Alongside the service itself, the rate-limiting logic is also packaged as a reusable, installable Express middleware — packages/rate-limiter-middleware/. Unlike the service, which owns its own Redis connection and config, the package takes a Redis client as input and exposes a single factory function:

import { rateLimiter } from "rate-limiter-middleware";

app.use(
  rateLimiter({
    redisClient,            // any client exposing eval/zadd/zremrangebyscore/zcard/pttl/expire
    algorithm: "tokenBucket", // "fixedWindow" | "slidingWindowLog" | "tokenBucket"
    limit: 100,
    windowSeconds: 60,
  })
);

It ships only the atomic, Lua-backed version of each algorithm (the naive/demonstration versions used to prove the race condition stay in the main service, where that story lives). See packages/rate-limiter-middleware/README.md for full usage docs (keyGenerator, onRejected, response shapes).

It was verified as genuinely installable end-to-end: built with npm pack into a real .tgz, installed into a completely separate project folder with npm install <tarball>, and exercised there with its own Express app and Redis client — confirming requests were correctly allowed and then blocked with 429 once the limit was hit, independent of this repo entirely.

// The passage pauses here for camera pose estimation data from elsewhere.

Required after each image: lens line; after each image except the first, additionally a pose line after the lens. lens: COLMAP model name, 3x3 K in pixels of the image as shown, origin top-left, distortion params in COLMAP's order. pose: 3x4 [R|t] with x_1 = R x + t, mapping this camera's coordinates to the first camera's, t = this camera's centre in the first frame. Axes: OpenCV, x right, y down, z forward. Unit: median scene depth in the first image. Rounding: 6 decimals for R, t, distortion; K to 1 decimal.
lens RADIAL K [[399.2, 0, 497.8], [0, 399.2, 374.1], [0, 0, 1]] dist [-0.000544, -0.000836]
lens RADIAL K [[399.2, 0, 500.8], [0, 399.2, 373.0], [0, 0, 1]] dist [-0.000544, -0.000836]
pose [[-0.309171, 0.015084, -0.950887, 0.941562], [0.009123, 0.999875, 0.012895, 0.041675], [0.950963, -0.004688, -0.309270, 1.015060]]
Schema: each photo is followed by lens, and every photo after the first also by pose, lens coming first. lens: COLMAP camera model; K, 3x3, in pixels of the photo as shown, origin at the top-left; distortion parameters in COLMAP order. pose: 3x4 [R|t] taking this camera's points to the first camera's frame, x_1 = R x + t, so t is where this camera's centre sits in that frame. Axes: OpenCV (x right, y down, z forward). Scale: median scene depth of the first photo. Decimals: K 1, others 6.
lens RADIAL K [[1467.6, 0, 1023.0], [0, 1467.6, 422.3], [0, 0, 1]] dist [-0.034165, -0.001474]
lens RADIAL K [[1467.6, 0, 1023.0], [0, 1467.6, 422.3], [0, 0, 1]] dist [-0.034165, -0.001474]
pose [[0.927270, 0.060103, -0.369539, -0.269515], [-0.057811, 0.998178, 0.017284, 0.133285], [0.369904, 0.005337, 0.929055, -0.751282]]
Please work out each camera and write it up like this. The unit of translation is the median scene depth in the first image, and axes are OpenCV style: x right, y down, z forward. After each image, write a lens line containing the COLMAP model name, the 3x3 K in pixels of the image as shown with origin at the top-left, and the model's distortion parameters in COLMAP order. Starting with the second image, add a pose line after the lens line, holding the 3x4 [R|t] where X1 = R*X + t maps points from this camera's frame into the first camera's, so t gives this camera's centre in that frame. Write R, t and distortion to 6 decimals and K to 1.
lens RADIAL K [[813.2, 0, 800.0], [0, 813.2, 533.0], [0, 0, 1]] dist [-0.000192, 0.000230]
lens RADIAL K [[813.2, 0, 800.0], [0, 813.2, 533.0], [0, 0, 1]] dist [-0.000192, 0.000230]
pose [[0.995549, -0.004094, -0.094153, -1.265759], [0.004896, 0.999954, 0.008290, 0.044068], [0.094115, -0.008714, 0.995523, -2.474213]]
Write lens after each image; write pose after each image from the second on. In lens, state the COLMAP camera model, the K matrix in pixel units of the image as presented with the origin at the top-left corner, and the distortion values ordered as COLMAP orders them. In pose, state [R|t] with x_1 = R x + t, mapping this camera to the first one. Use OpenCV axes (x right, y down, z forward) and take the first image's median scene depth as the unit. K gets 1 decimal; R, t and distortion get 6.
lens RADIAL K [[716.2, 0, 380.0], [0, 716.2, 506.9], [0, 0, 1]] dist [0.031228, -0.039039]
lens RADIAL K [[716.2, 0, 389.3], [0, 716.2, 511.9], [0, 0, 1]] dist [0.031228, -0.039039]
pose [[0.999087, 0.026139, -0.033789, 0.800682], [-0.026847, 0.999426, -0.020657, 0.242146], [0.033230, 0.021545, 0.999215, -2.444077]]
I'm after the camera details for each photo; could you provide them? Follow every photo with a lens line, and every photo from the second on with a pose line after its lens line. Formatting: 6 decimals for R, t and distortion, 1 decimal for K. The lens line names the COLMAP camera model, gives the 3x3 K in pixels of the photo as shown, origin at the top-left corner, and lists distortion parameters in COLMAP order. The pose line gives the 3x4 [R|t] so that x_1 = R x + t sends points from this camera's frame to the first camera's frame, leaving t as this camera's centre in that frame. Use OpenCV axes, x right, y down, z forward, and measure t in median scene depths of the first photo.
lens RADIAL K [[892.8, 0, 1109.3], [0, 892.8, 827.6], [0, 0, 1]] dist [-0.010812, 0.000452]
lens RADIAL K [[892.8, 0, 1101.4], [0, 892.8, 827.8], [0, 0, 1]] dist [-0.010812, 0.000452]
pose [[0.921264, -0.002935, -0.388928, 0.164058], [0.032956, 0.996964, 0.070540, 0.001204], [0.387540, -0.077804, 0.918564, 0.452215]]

The main service intentionally keeps its own separate copy of the algorithm logic rather than importing from the package — per the roadmap, the goal here was two distinct artifacts from one project (a standalone service and a reusable library), not a single shared implementation.

Project Status

Built and documented in stages, following an explicit phase-by-phase roadmap:

  • Phase 0 — Docker Compose + Redis connectivity
  • Phase 1 — Express server, /health route
  • Phase 2 — Fixed window counter (naive, then identified the race condition)
  • Phase 3 — Sliding window log (Redis sorted sets)
  • Phase 4 — Token bucket + atomicity via Lua; fixed window rewritten atomically; concurrency test proving naive vs. atomic behavior
  • Phase 5 — Broader test suite (per-algorithm unit tests, integration tests on /check)
  • Phase 6 — Config defaults, input validation (zod), centralized error handling, request logging (morgan)
  • Phase 7 (stretch) — Publishable Express middleware package
  • Phase 8 (stretch) — Live stats dashboard
  • Phase 9 — Load testing, final documentation pass

What's next

Phase 8 (stretch) — a live dashboard polling Redis for active rate-limiter keys — is the one remaining item, deliberately left for later since it's marked optional in the roadmap.

About

Redis-backed distributed rate limiter (Node.js/Express) implementing fixed window, sliding window log, and token bucket algorithms — built to expose a real race condition in naive counters, then fix it atomically with Lua/EVAL. Ships as both a runnable HTTP service and a standalone installable Express middleware.